[Directive] In the mailing-list reply below, rewrite the part that starts with "From: Yosry Ahmed" and ends with "become unevictable page?", swapping "normal 4K page" for "small base page".

[Text segment]
-- start --

Re: [RFC PATCH v2 3/3] mm: mlock: update mlock_pte_range to handle large folio

From: Yosry Ahmed
Date: Wed Jul 19 2023 - 11:44:59 EST


On Wed, Jul 19, 2023 at 7:26 AM Hugh Dickins <hughd@xxxxxxxxxx> wrote:
>
> On Wed, 19 Jul 2023, Yin Fengwei wrote:
> > >>>>>>>>> Could this also happen against normal 4K page? I mean when user try to munlock
> > >>>>>>>>> a normal 4K page and this 4K page is isolated. So it become unevictable page?
> > >>>>>>>> Looks like it can be possible. If cpu 1 is in __munlock_folio() and
> > >>>>>>>> cpu 2 is isolating the folio for any purpose:
> > >>>>>>>>
> > >>>>>>>> cpu1 cpu2
> > >>>>>>>> isolate folio
> > >>>>>>>> folio_test_clear_lru() // 0
> > >>>>>>>> putback folio // add to unevictable list
> > >>>>>>>> folio_test_clear_mlocked()
> > >>>>> folio_set_lru()
> > Let's wait the response from Huge and Yu. :).

-- end --

[Given records]
-- start --

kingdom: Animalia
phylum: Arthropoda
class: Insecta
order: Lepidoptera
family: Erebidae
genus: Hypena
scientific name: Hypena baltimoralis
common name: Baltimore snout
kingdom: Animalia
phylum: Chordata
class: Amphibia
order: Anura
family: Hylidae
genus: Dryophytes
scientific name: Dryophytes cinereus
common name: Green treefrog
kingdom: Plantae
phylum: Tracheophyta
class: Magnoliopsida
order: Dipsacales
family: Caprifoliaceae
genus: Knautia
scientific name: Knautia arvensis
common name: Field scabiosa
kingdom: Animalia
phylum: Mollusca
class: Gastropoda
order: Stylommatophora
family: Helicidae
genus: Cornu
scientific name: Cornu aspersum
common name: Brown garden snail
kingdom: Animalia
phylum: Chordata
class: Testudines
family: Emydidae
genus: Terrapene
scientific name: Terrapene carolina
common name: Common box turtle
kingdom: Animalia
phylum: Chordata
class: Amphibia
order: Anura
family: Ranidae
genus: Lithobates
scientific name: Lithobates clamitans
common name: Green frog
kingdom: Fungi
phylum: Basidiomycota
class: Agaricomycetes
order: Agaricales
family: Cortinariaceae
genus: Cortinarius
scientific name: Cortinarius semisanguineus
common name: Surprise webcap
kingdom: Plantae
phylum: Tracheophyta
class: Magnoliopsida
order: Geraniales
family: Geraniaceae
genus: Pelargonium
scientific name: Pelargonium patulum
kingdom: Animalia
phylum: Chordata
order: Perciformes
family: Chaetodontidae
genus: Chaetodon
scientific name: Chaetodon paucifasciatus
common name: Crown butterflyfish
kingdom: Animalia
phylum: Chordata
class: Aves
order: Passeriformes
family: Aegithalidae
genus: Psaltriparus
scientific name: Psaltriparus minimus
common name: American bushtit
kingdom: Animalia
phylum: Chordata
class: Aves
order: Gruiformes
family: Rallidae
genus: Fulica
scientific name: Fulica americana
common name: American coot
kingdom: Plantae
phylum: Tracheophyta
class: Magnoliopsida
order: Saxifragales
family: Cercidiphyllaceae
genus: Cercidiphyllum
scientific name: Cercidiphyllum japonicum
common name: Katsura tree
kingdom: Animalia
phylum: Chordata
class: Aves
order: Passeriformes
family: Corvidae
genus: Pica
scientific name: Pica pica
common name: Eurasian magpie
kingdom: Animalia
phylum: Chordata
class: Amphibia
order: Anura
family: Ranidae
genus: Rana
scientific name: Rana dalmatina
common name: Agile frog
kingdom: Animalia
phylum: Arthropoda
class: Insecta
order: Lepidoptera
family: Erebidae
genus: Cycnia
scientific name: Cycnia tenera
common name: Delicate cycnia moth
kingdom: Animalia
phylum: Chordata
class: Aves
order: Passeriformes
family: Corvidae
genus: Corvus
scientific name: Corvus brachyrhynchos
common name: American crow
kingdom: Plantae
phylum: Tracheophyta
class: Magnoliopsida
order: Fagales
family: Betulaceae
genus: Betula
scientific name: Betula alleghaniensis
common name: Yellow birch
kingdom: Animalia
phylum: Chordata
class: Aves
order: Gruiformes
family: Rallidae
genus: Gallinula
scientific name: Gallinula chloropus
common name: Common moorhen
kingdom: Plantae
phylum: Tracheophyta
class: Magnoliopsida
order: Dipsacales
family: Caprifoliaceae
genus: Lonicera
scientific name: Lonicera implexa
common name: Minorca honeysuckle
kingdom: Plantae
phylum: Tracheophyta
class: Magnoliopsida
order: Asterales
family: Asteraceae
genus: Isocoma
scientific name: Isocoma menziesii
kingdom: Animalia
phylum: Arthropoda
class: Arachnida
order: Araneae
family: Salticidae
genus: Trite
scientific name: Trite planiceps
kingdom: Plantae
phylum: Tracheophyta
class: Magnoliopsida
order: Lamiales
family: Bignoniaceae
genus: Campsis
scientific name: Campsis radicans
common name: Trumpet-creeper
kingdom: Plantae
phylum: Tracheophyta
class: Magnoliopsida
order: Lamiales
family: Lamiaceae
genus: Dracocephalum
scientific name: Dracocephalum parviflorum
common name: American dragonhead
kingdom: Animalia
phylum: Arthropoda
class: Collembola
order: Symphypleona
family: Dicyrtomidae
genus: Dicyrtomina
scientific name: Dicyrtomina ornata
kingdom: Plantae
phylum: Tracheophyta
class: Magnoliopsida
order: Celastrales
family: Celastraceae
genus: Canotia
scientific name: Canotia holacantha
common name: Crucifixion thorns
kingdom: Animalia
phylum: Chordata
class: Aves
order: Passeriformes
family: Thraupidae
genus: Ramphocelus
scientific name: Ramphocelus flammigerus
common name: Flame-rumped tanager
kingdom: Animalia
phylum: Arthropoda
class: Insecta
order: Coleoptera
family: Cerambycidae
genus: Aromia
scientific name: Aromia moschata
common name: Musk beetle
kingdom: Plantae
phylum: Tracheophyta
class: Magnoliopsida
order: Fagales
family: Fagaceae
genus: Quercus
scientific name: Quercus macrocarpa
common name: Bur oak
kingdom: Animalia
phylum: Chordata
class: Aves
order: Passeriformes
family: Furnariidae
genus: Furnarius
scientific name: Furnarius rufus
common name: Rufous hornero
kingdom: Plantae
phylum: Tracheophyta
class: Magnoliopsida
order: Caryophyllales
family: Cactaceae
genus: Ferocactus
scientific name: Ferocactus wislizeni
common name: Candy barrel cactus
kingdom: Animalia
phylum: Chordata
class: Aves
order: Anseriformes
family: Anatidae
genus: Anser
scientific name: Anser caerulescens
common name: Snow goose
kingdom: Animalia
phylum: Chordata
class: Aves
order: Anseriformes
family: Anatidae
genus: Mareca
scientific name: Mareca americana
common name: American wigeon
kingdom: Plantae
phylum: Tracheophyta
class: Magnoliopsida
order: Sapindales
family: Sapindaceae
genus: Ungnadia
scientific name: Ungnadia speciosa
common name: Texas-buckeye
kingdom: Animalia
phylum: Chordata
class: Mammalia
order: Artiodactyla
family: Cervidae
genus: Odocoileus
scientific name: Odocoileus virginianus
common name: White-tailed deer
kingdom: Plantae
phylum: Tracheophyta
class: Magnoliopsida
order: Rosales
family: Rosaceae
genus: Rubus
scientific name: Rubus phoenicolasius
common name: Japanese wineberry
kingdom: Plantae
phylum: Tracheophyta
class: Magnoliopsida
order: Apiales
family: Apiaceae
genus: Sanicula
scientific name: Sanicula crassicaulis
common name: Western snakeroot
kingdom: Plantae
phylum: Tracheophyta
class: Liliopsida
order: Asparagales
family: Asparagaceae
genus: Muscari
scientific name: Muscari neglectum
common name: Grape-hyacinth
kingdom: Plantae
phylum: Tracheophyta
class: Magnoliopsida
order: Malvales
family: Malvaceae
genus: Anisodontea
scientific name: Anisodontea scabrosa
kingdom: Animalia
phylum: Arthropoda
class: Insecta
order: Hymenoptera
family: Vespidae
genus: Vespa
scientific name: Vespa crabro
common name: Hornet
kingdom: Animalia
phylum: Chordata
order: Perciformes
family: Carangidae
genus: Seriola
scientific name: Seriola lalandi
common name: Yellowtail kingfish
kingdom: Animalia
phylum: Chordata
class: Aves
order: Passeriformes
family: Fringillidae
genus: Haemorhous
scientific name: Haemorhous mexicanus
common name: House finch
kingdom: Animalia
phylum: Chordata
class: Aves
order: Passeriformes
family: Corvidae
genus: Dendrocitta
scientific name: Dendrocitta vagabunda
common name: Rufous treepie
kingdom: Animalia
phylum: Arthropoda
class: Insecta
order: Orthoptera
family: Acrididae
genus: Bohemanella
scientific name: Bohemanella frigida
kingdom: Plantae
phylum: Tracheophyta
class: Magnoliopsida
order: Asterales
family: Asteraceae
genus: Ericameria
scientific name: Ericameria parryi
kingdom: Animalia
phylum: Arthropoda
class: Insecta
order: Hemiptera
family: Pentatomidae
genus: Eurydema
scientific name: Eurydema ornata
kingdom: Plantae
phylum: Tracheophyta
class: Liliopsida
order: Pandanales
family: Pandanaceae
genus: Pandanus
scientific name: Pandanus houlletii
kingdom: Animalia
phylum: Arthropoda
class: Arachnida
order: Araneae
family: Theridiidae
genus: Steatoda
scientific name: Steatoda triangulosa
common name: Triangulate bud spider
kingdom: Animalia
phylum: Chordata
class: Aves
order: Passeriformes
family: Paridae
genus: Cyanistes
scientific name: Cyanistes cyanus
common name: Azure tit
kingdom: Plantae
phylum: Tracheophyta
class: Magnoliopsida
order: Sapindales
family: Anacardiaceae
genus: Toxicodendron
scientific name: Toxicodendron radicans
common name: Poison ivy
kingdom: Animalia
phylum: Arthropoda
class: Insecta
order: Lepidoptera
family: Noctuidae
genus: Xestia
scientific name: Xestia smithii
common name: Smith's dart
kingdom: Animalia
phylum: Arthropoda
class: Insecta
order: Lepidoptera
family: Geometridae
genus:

-- end --

[Task solution]
From: Yosry Ahmed
Date: Wed Jul 19 2023 - 11:44:59 EST


On Wed, Jul 19, 2023 at 7:26 AM Hugh Dickins <hughd@xxxxxxxxxx> wrote:
>
> On Wed, 19 Jul 2023, Yin Fengwei wrote:
> > >>>>>>>>> Could this also happen against small base page? I mean when user try to munlock
> > >>>>>>>>> a small base page and this 4K page is isolated. So it become unevictable page?